Goal of the exercise → Write out every line of the records below, keeping each one unchanged and in its original order.

Top of Data for review

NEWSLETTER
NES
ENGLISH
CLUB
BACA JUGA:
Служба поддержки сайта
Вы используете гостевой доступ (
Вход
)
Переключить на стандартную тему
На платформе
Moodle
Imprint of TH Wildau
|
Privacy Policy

Bottom of Data for review

Expected answer →
NEWSLETTER
NES
ENGLISH
CLUB
BACA JUGA:
Служба поддержки сайта
Вы используете гостевой доступ (
Вход
)
Переключить на стандартную тему
На платформе
Moodle
Imprint of TH Wildau
|
Privacy Policy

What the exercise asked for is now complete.